Selon les sources de Dakaractu, le président sénégalais Macky Sall a reçu hier en catimini le patron de Free et son partenaire Yérim Sow avant que le duo d’hommes d’affaires ne s’affairent à finaliser à Dakar le rachat de Tigo à Millicom après de multiples rebondissements.

Pour rappel, le Groupe Millicom, maison-mère de « Tigo » deuxième opérateur mobile du pays , a annoncé le 31 juillet dernier avoir signé un accord pour la cession de ce dernier à un consortium composé de Xavier Niel à titre personnel (NJJ Capital), de la holding d’investissement Groupe Teyliom contrôlée par le milliardaire Yerim Sow, et de Sofima, véhicule d’investissement en télécommunications géré par le groupe malgache Axian, détenu par la famille Hiridjee et partenaire de Free à La Réunion (Only). « La transaction suivra le processus réglementaire en vigueur. Sa finalisation reste soumise au respect des accords entre les parties, et à l’approbation des autorités compétentes », avait informé à ce propos un communiqué.

Le Groupe Millicom a ainsi annulé la vente de Tigo à la banque sénégalaise Wari avec qui un accord avait été trouvé en février dernier. Pour ce faire, le groupe a décidé « d’exercer ses droits en mettant fin à l’accord de cession de sa filiale Tigo au Sénégal au Groupe Wari ». De quoi causer la grogne de ce dernier qui a rétorqué dans la foulée avoir respecté ses engagements en ayant payé " le déposit initial de 10 millions de dollars."

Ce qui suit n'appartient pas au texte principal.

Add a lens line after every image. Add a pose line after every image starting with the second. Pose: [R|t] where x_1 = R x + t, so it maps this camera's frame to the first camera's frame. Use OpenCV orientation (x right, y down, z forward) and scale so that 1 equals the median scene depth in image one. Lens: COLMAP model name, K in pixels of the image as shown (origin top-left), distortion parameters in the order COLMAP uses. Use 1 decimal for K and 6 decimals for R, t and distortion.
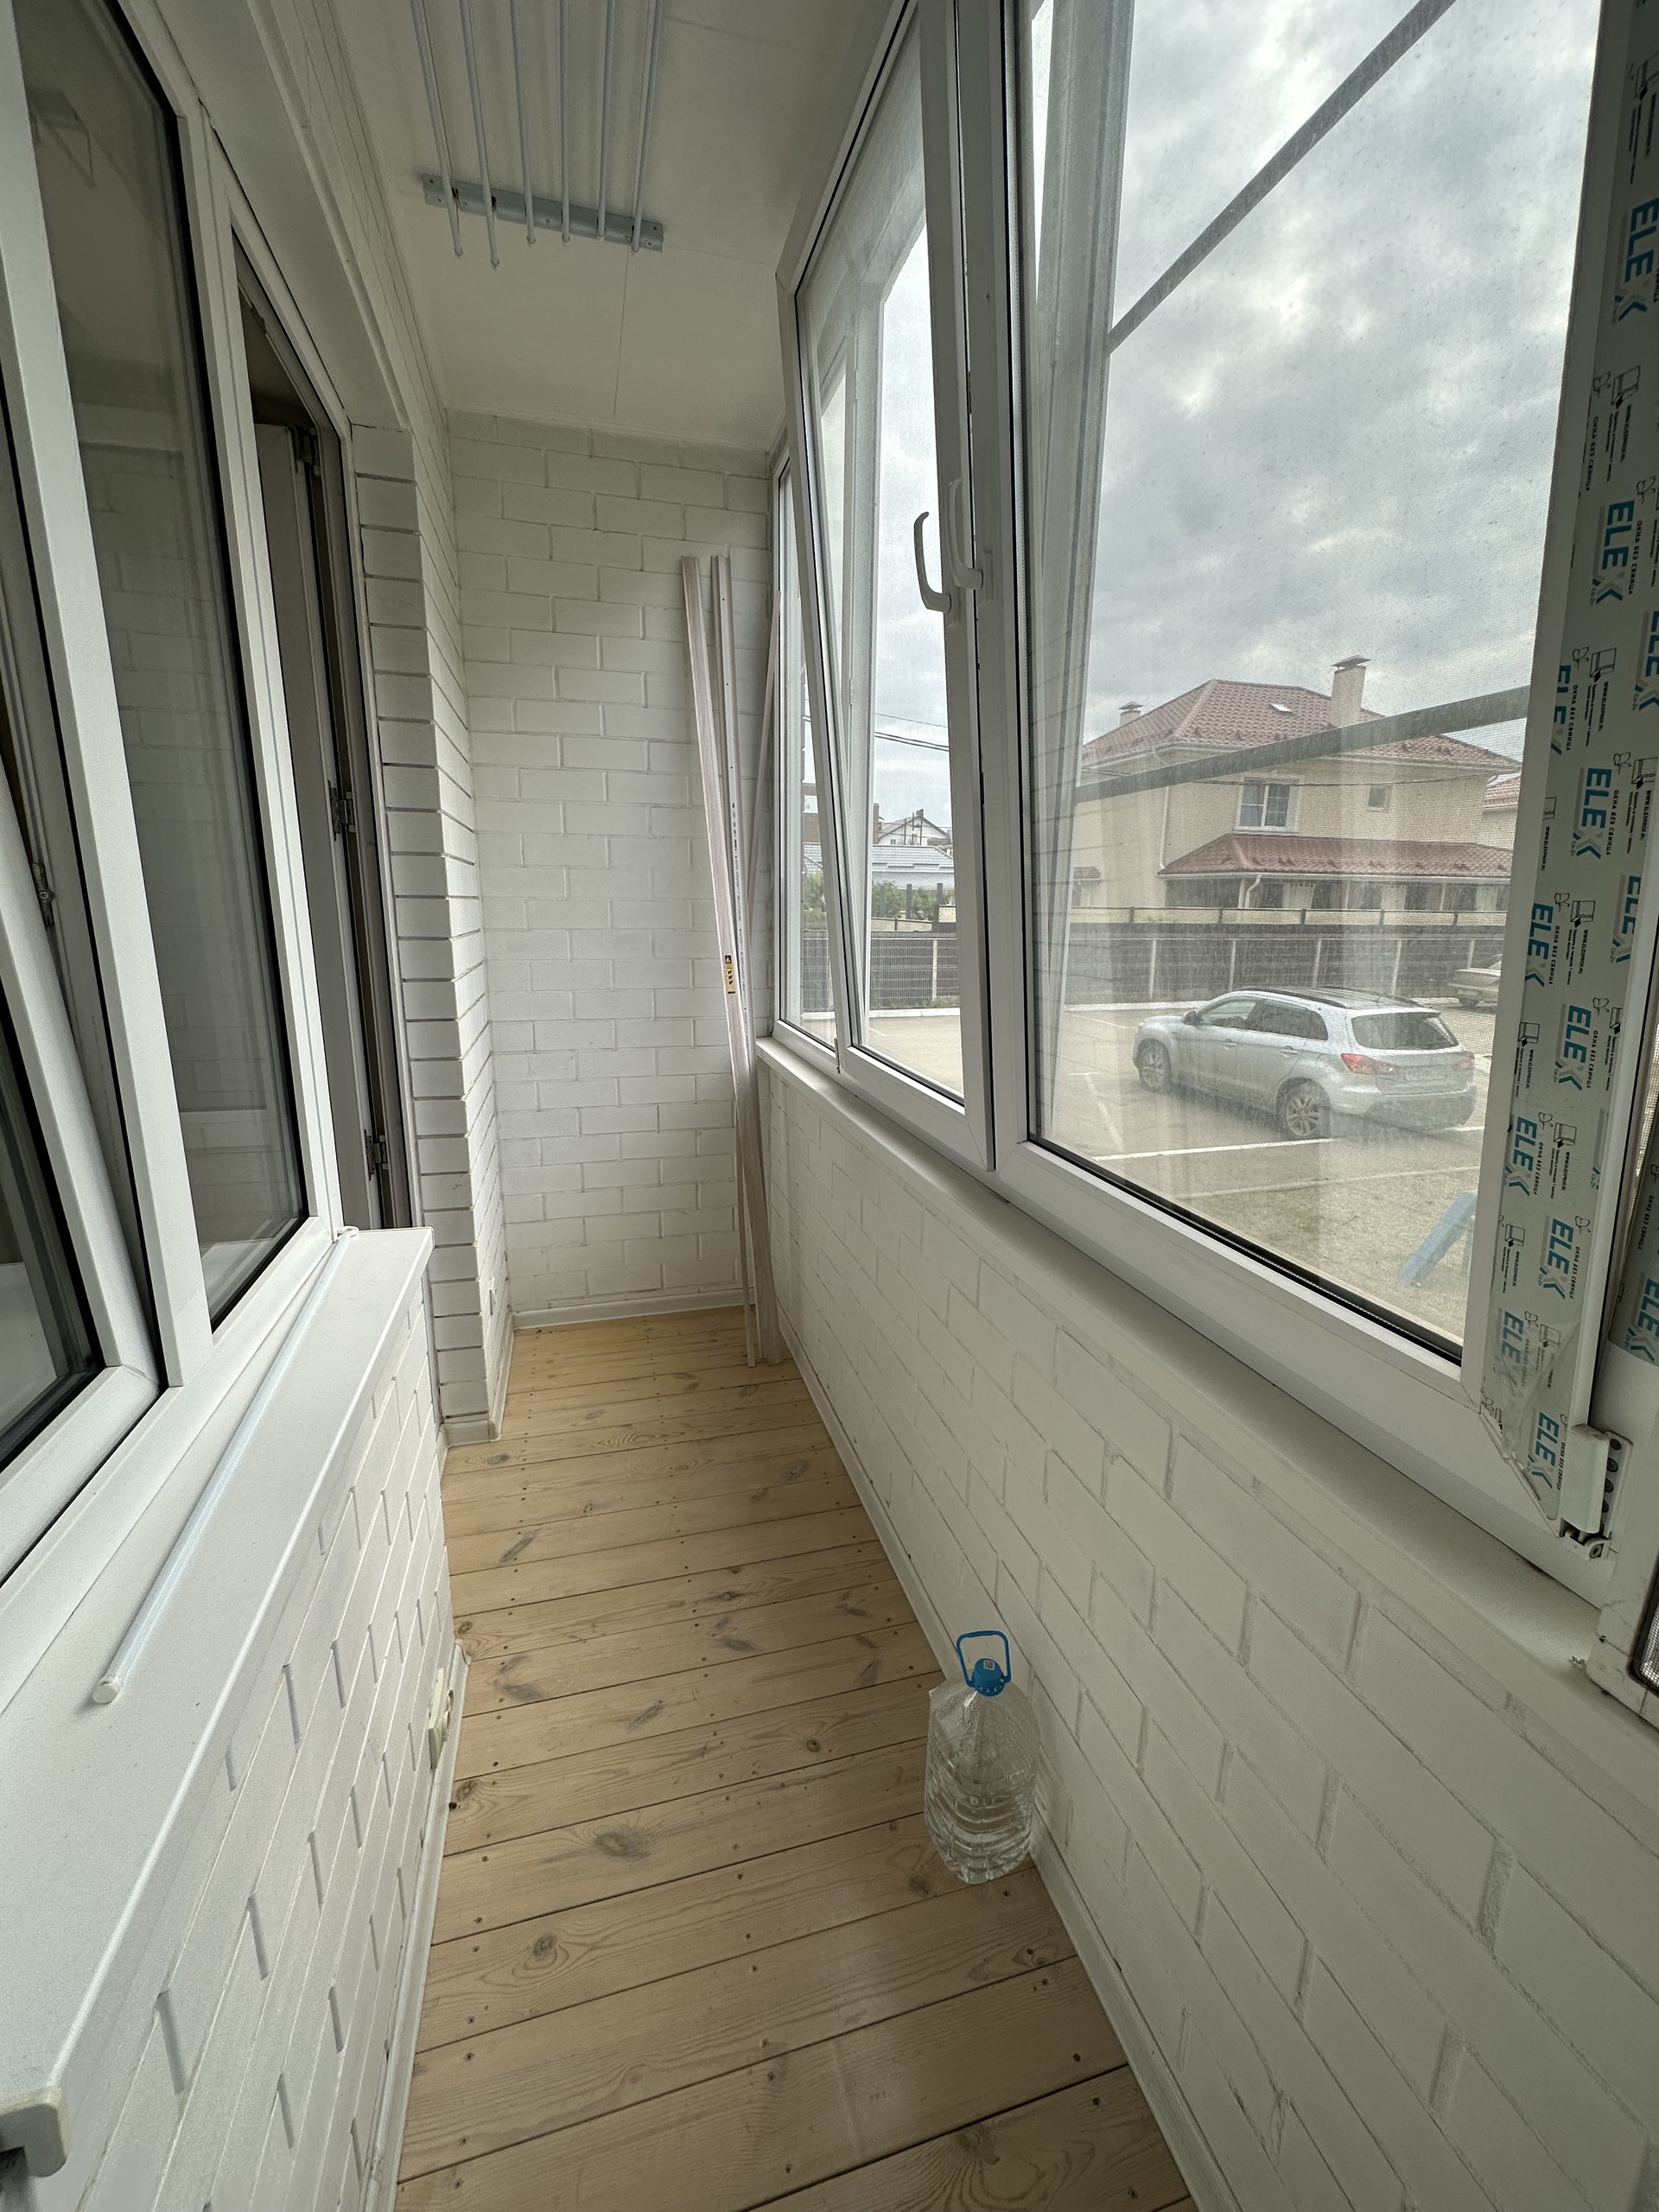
lens RADIAL K [[883.9, 0, 829.5], [0, 883.9, 1106.0], [0, 0, 1]] dist [-0.001415, 0.000230]
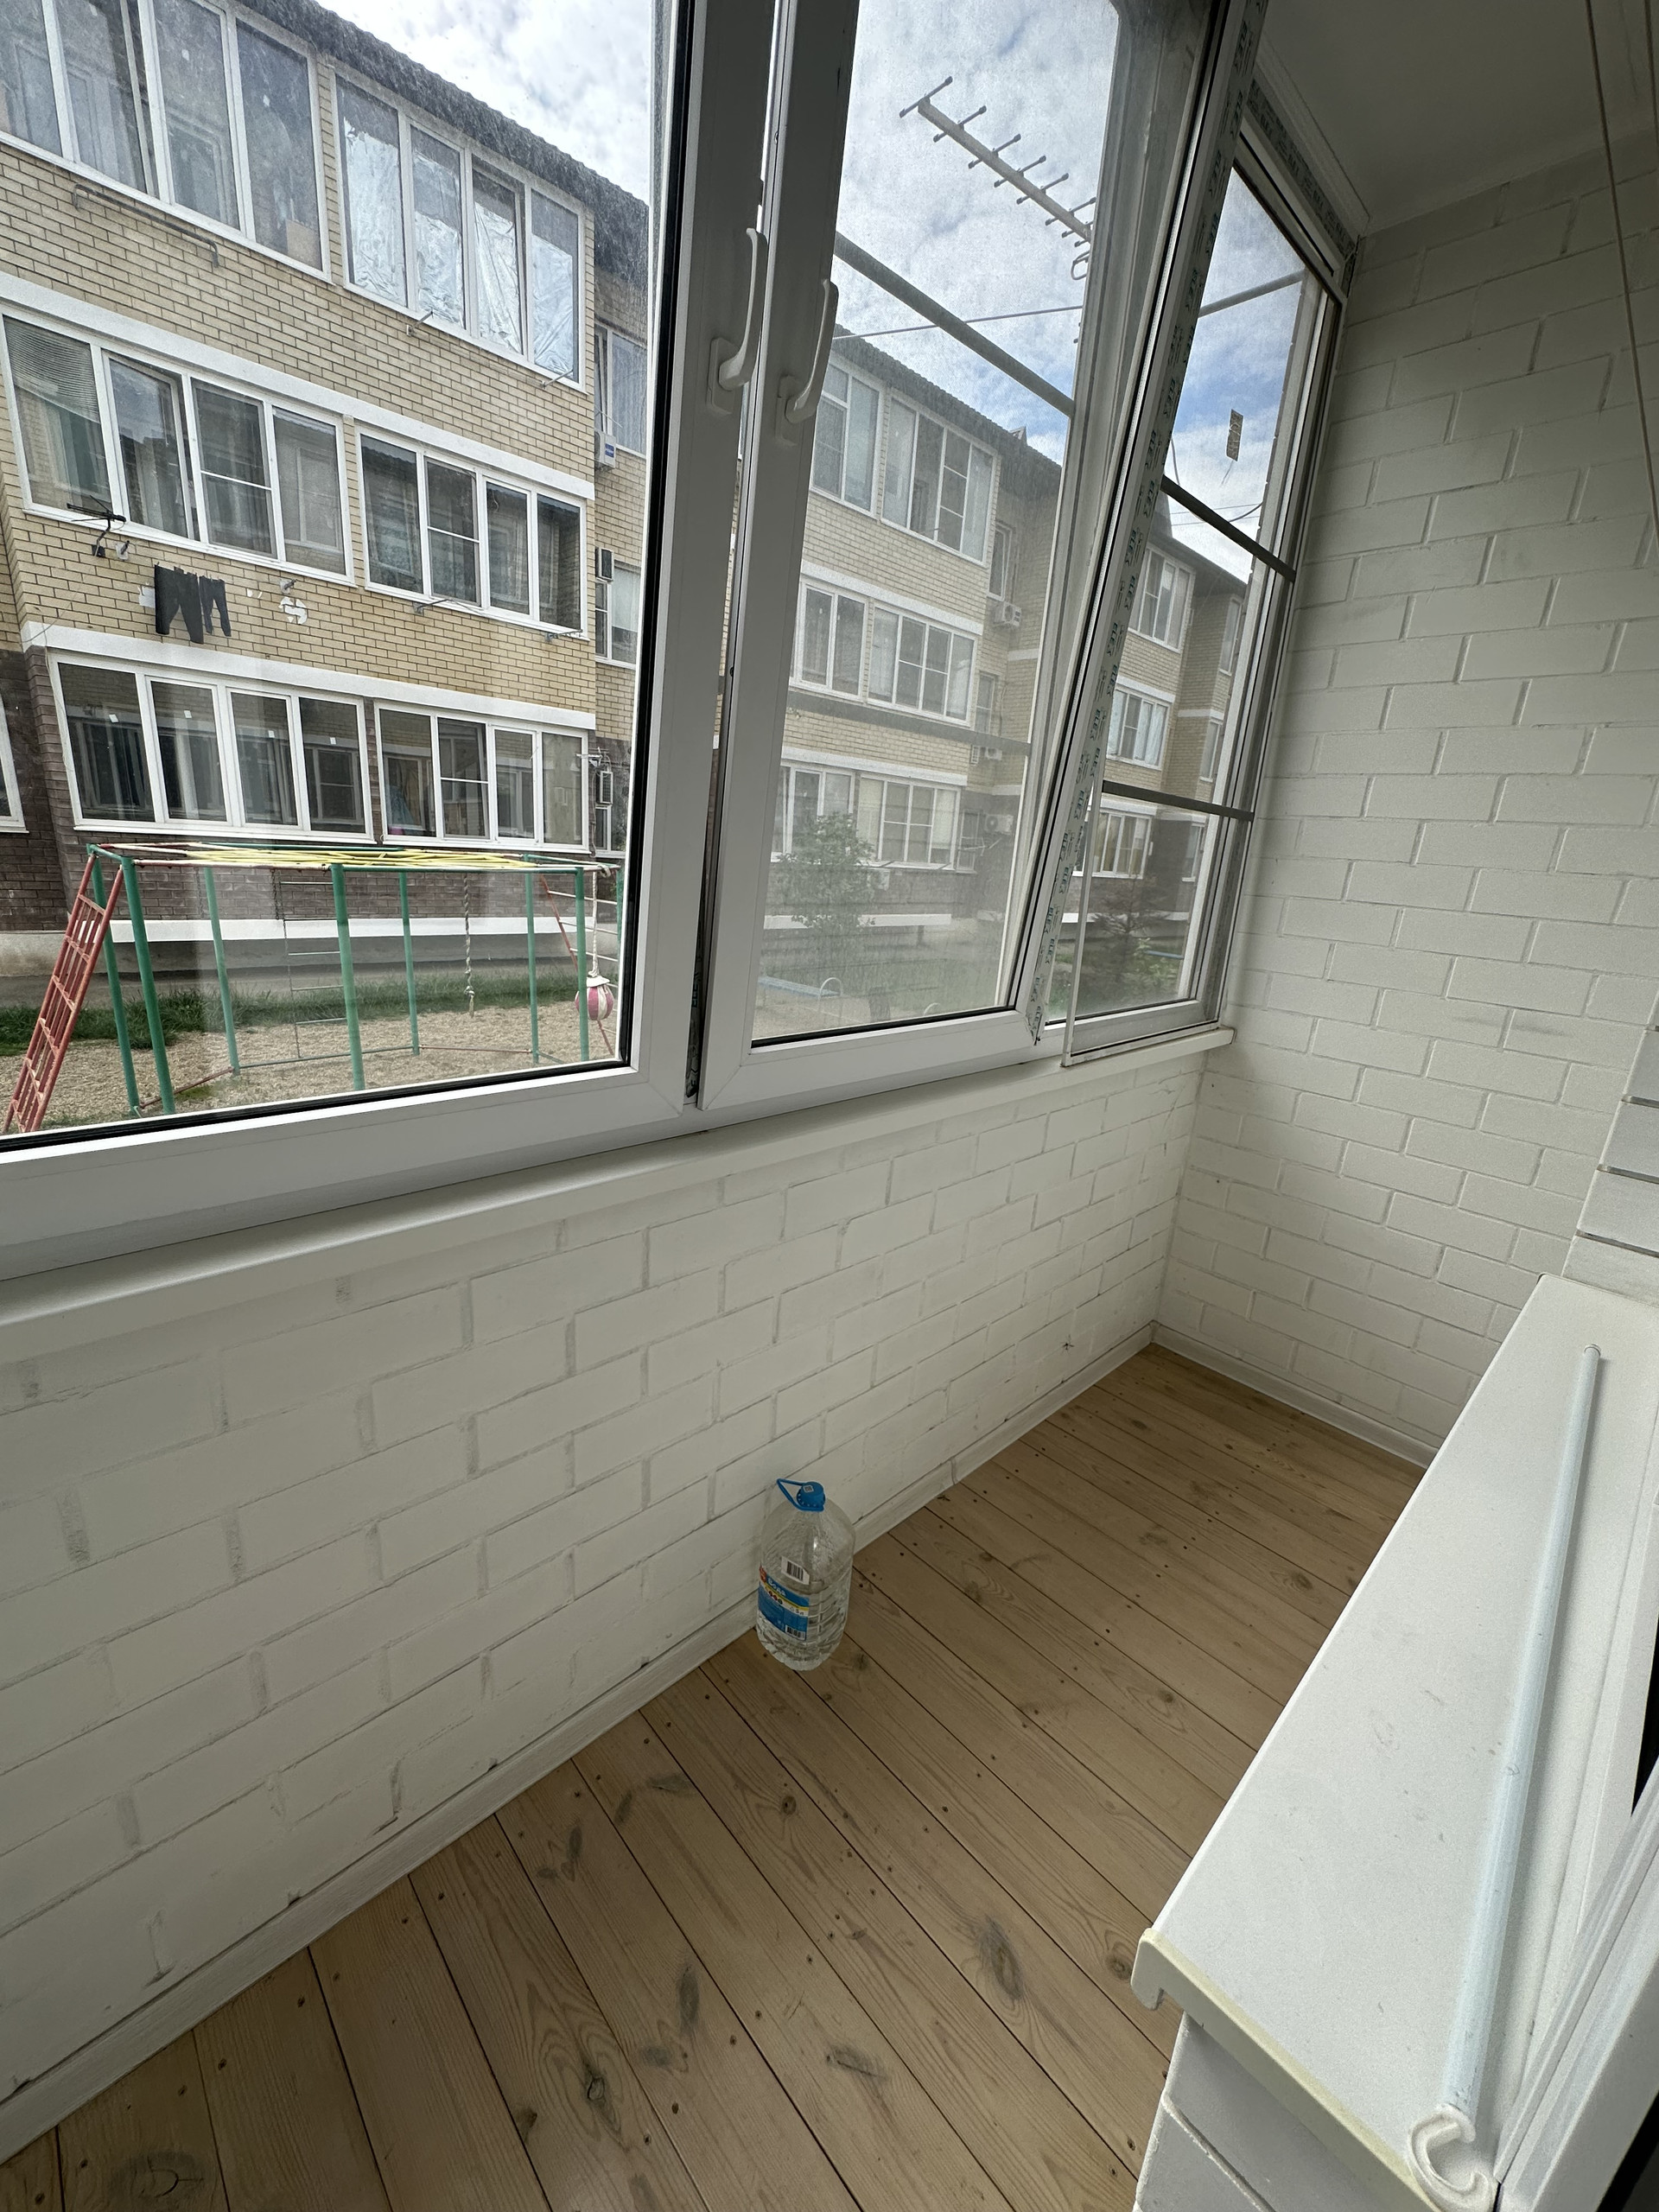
lens RADIAL K [[883.9, 0, 829.5], [0, 883.9, 1106.0], [0, 0, 1]] dist [-0.001415, 0.000230]
pose [[-0.473228, -0.293429, 0.830635, -0.500952], [0.119869, 0.912679, 0.390703, -0.213303], [-0.872747, 0.284459, -0.396732, 1.003701]]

Pour Millicom, Wari n’a pas payé dans les délais requis. Tout aurait pu s’arrêter là, cependant le président sénégalais est venu se mêler à l’affaire. Proche de Wari, Macky Sall a donné son "approbation de la cession de la licence d’établissement et d’exploitation des réseaux de télécommunications » de Tigo à Wari, par le biais d’un décret.

Finalement, le président du Collège de l’Autorité de régulation des télécommunications et des postes (Artp), Abou Abel Thiam a joué son rôle d’arbitre et a tranché :

« L’Etat ne peut s’opposer au rachat de Tigo par le consortium de milliardaires et ne se substituera pas à l’acquéreur : « Nous sommes dans un Etat de droit, c’est-à-dire un Etat qui applique la loi, et qui s’applique la loi. L’Etat ne peut contraindre personne à vendre quoi que ce soit, encore moins à vendre à qui que ce soit. La licence appartient à Millicom pendant cette durée et Millicom vend à qui il veut. Ça veut dire qu’aujourd’hui, si Millicom s’entend avec une entité autre que Wari, pour céder une fois que l’Etat se sera aménagé les moyens de savoir quelle est cette entité, si elle n’est pas une menace pour les intérêts du pays, à partir de ce moment, l’Etat ne pourra que suivre, c’est-à-dire constater que quelqu’un qui détient un bail veut rétrocéder ce bail à quelqu’un d’autre pour la durée qui reste de ce bail », a t-il déclaré en juillet dernier. 

Si l’Autorité de régulation des télécommunications et des postes n’avait pas encore constaté la rupture de contrat entre Wari et Millicom cet été, il semblerait donc que ce soit le cas aujourd’hui avec la venue de Xavier Niel.